I was watching a documentary by Obehi Peter Ewanfoh titled Pan-Africanism: Testing Ideas on Reality when a Nigerian-Cameroonian artist named Dencia came on the screen. Dencia has created her own skin-enhancing line called “Whitenicious”. She said, “White means pure. It doesn’t mean white skin, but white in general means pure." Dencia is 32-years old.
My close friend sent a message to a group chat that I am in with my friends who are originally from Detroit and go to Howard with me. She explained to us how her nephew said that she was “too dark” the other night. Her nephew is 13-years old.
Last summer, I went to Senegal. I stayed with family, I met new friends and I traveled across the country. One day, as I was sitting in a relative’s home, I had noticed the color of their hands were different from the color of their neck and face. I asked my relative, “Why do women over here bleach their skin?” She replied and said, “They do it for their husbands Fatou.
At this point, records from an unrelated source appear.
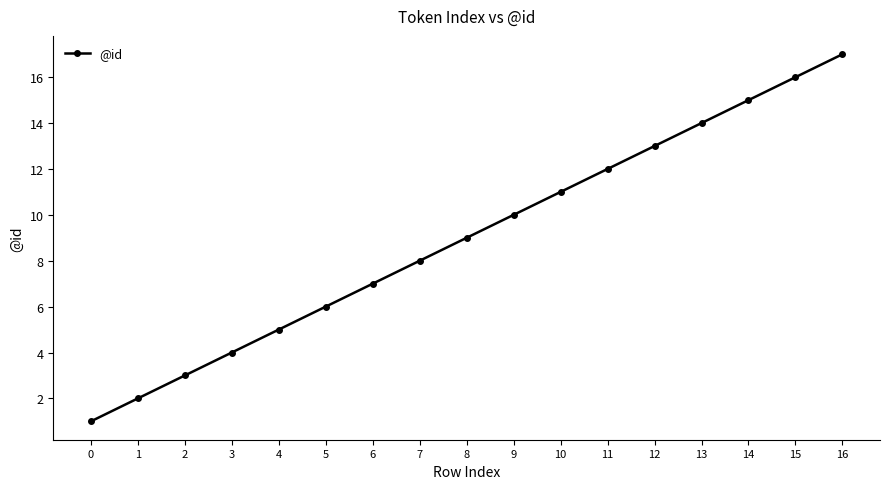

What is the maximum value shown in the chart?

17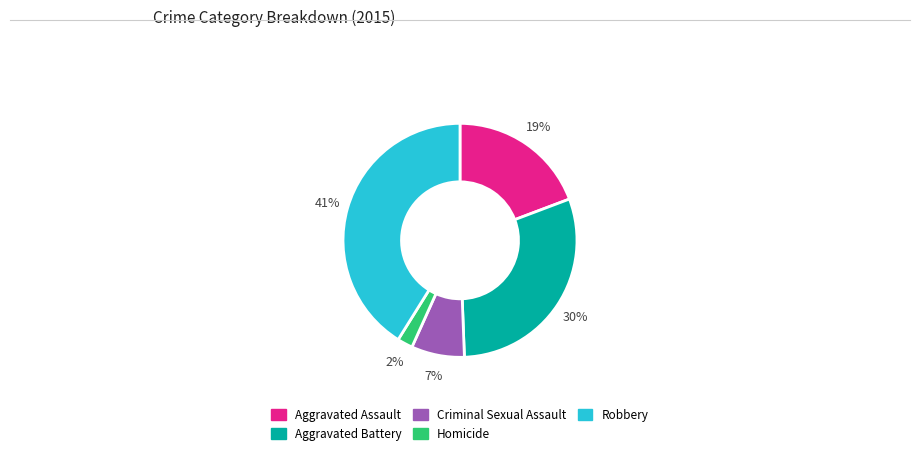

Count the number of slices in the pie.

5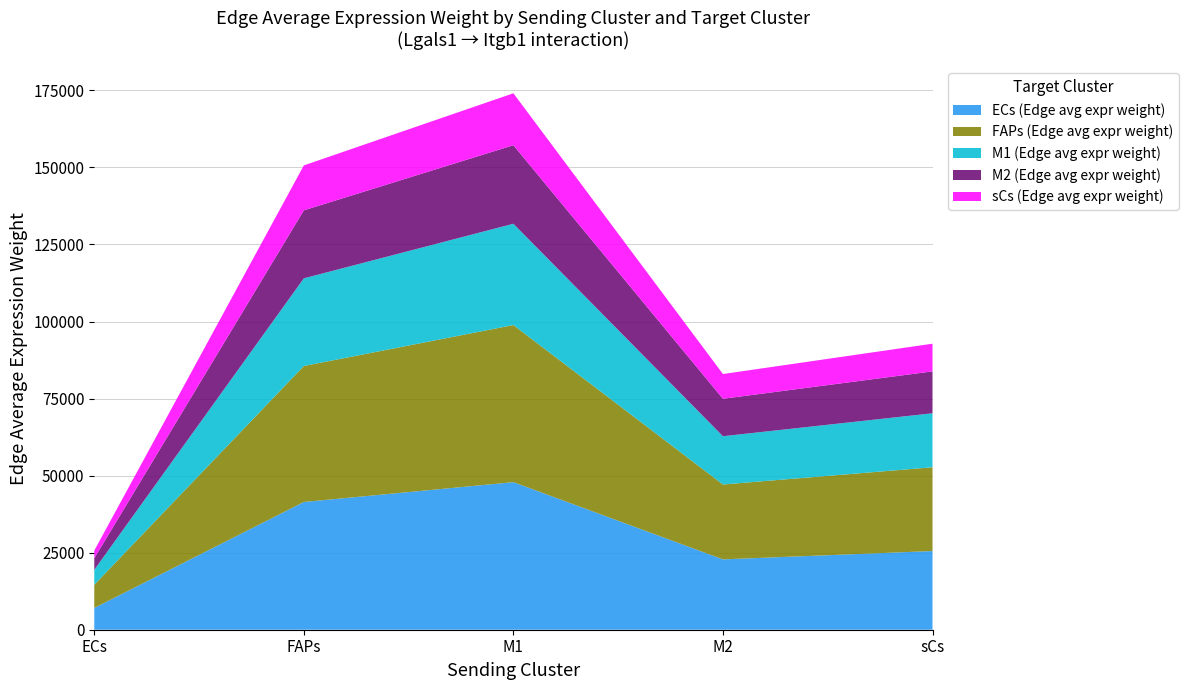

Reading right to left, transcribe all the data shown in this chart.

ECs (Edge avg expr weight): sCs=25532.9	M2=22825.3	M1=47887.6	FAPs=41449.7	ECs=7066.7
FAPs (Edge avg expr weight): sCs=27178.2	M2=24296.2	M1=50973.6	FAPs=44120.8	ECs=7522.1
M1 (Edge avg expr weight): sCs=17525.2	M2=15666.8	M1=32869.0	FAPs=28450.2	ECs=4850.4
M2 (Edge avg expr weight): sCs=13588.7	M2=12147.7	M1=25485.9	FAPs=22059.7	ECs=3760.9
sCs (Edge avg expr weight): sCs=8983.4	M2=8030.8	M1=16848.7	FAPs=14583.6	ECs=2486.3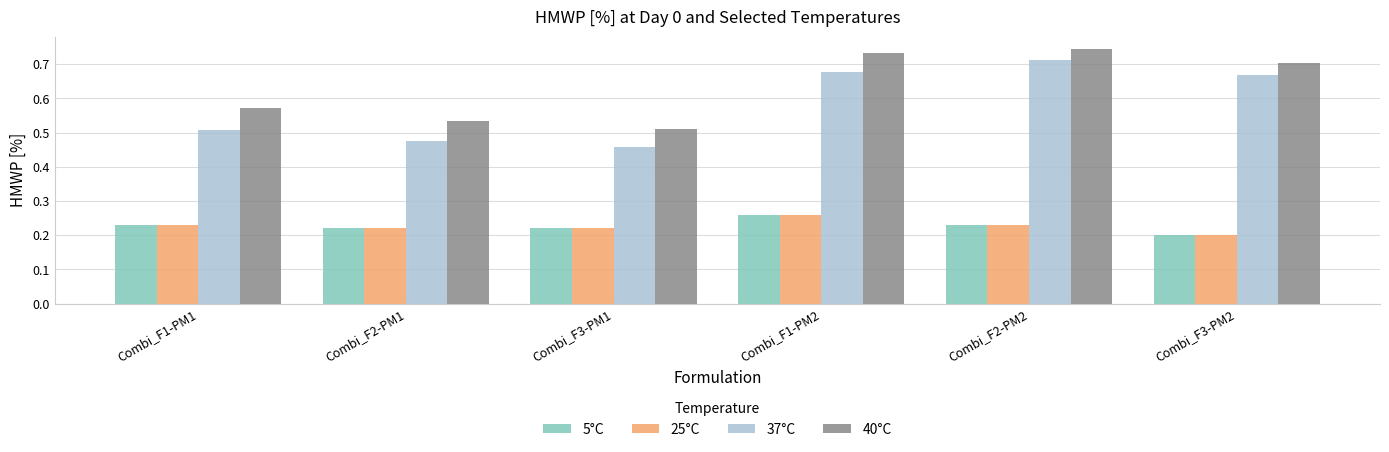

Which category has the lowest value across all series?

Combi_F3-PM2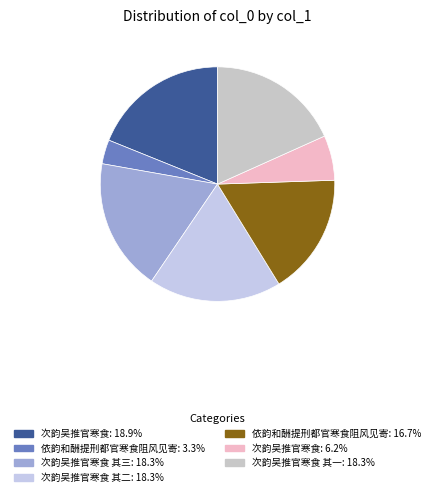

How many slices are in this pie chart?

7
Their husbands (who tend to be of a darker skin complexion) want them to be lighter.”
So, what’s really the problem?
From colorism, stems hate and discrimination. Well, doesn’t that sound quite familiar? Out of racism, stemmed colorism. Thus, linking everything back together which is an even bigger issue. But the main problem is the idea that white or something that is relatively close to being white i.e. lighter skin is better.
When I transferred to my middle school, Bates Academy, I remember having a dark-skinned friend who said he would never marry a woman with dark skin. I also remember asking him why and he said that he would never want his child to come out as dark as him, so he needs a lighter skin wife to help balance out the skin tone of his future child. What do you see when you look in the mirror?
As a young black girl with darker skin, I was teased growing up. And no matter how many times my mother called me her “brown sugar” or how many times she said my skin was beautiful, I still had internal struggles to face. Surrounded by a multitude of stigmas and positive attributes, however, I seemed to always revert back to love. To love the skin that I was in made me proud, because the same people who made jokes about me ended up being the same people who in high school complimented me.
Later on in life, I plan on doing more extensive research on colorism. I want to focus heavily on the African diaspora, since I’ve come in contact with the issue first-hand on the continent. Nonetheless, before I fully dive into this work, I want to leave some advice:
Never feel like you are less than anyone else who is different from yourself. Love your skin and embrace others who surround you. Spread positive energy. And if you can’t say something nice, don’t say it at all. Your skin, beautiful black boy and girl, is gorgeous, radiant and aesthetically filled with melanin.
Check out The Color Complex by Kathy Russell and Dark Girls by D. Channsin Berry and Bill Duke for more insight on colorism.